Top of Selected passage

The Diachronic Burned Scar Mapping service was initially developed as an offline multi-sensor processing chain and now operates as an online platform with full coverage of the Greek territory.
It applies multi-temporal analysis to estimate burned areas and environmental impacts from 1984 to the present. It also provides ignition frequency per region, enabling spatial and temporal fire recurrence analysis.
The algorithm is based on an adaptation of BSM-NOA and the methodology of Liu et al. (2014) using Level Set Methods, with additional optimizations for error reduction and heterogeneous satellite data adaptation.
The service uses data from Landsat, SPOT, IKONOS, FORMOSAT, as well as Sentinel-2 and Sentinel-3, ensuring full spatial and temporal coverage, supported by BEYOND infrastructure and the Greek Sentinel Mirror Site.
Biomass burning and forest fires are directly linked to climate change impacts, as increasing global temperatures are intensifying their frequency and severity. Emitted particles play a critical role in climate regulation, affecting radiation transfer and cloud formation processes.
At the same time, exposure to smoke is associated with significant public health impacts, as even highly localized events can affect large regions through particulate transport.
Smoke plume evolution and dispersion are governed by atmospheric factors such as wind fields, atmospheric stability, mixing height, as well as fire intensity, duration, and initial plume rise. Forecasting is implemented through numerical simulations.
Detailed fire hotspot information is provided by the BEYOND 24/7 Fire Monitoring Service, updated every five minutes via MSG SEVIRI, serving as key input for the forecasting models.

Bottom of Selected passage
Top of Dataset entries

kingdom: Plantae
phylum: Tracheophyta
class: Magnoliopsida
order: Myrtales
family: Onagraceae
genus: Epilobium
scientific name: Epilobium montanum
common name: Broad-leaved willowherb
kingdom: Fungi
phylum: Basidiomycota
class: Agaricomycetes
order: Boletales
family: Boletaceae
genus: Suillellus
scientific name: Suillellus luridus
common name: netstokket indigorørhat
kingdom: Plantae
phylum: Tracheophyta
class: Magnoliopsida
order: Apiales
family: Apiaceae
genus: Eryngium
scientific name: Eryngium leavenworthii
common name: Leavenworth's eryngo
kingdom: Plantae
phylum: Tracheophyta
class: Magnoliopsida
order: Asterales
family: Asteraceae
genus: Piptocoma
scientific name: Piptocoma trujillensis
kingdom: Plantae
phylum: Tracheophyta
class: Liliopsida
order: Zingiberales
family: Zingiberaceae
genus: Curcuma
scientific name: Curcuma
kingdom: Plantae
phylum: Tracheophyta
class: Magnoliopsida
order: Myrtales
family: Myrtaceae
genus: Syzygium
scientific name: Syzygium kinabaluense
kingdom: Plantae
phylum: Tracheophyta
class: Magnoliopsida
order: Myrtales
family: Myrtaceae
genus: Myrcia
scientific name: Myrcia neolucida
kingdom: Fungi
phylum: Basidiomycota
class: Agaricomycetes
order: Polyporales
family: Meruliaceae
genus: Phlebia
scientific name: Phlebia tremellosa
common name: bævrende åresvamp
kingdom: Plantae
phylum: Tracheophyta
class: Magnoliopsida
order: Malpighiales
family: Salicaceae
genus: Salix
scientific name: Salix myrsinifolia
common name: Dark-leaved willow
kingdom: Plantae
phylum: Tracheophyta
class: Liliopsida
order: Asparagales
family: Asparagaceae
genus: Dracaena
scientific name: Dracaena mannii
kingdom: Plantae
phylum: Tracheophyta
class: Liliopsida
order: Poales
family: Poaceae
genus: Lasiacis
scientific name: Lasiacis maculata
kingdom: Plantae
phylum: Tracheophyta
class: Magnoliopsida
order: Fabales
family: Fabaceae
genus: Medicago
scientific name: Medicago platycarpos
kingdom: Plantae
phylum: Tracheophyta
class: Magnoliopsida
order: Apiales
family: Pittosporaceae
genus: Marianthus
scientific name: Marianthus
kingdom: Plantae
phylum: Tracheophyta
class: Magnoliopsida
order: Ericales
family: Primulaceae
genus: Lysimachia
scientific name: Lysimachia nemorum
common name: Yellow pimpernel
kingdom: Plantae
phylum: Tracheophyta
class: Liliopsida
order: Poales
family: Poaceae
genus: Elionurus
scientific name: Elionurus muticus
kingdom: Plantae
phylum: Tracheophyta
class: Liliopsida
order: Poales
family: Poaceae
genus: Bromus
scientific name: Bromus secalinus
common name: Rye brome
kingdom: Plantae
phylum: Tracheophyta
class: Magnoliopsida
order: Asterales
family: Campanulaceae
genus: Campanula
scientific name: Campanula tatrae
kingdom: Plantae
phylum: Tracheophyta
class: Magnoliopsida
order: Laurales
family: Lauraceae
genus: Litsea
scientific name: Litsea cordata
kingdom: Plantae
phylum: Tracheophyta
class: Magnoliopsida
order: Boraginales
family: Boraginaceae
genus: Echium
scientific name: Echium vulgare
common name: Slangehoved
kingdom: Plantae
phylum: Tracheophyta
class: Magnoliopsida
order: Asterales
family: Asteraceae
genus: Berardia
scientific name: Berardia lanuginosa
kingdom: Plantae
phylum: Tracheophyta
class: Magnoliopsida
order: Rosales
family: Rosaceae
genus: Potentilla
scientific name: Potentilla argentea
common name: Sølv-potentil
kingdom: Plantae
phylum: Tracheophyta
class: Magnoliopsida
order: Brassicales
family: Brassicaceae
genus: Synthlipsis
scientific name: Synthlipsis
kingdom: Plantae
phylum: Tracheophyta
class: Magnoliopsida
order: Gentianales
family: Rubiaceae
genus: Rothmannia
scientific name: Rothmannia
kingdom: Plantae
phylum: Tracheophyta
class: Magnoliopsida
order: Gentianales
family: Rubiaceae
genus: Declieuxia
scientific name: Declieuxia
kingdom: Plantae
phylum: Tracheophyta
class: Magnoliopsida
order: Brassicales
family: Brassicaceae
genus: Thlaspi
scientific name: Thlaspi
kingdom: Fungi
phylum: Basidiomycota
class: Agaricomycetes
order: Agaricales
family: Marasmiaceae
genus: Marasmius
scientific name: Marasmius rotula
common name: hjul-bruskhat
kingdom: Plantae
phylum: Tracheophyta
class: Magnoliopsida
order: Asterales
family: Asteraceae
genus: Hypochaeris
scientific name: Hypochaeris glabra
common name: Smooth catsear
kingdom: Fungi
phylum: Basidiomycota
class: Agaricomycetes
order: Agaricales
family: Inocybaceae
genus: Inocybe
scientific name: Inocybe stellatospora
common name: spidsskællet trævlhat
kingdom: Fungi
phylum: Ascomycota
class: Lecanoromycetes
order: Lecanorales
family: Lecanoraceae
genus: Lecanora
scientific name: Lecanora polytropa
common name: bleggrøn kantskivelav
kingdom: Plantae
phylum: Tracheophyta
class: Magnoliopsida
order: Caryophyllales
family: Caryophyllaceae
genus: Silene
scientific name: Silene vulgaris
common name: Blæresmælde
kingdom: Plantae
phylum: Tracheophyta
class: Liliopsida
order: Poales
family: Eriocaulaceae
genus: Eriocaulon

Bottom of Dataset entries

**Task details:** Reproduce the text on the burned scar mapping and smoke forecasting services in full, word for word. These entries have no connection to the text on burned scar mapping.

**Response area:**
The Diachronic Burned Scar Mapping service was initially developed as an offline multi-sensor processing chain and now operates as an online platform with full coverage of the Greek territory.
It applies multi-temporal analysis to estimate burned areas and environmental impacts from 1984 to the present. It also provides ignition frequency per region, enabling spatial and temporal fire recurrence analysis.
The algorithm is based on an adaptation of BSM-NOA and the methodology of Liu et al. (2014) using Level Set Methods, with additional optimizations for error reduction and heterogeneous satellite data adaptation.
The service uses data from Landsat, SPOT, IKONOS, FORMOSAT, as well as Sentinel-2 and Sentinel-3, ensuring full spatial and temporal coverage, supported by BEYOND infrastructure and the Greek Sentinel Mirror Site.
Biomass burning and forest fires are directly linked to climate change impacts, as increasing global temperatures are intensifying their frequency and severity. Emitted particles play a critical role in climate regulation, affecting radiation transfer and cloud formation processes.
At the same time, exposure to smoke is associated with significant public health impacts, as even highly localized events can affect large regions through particulate transport.
Smoke plume evolution and dispersion are governed by atmospheric factors such as wind fields, atmospheric stability, mixing height, as well as fire intensity, duration, and initial plume rise. Forecasting is implemented through numerical simulations.
Detailed fire hotspot information is provided by the BEYOND 24/7 Fire Monitoring Service, updated every five minutes via MSG SEVIRI, serving as key input for the forecasting models.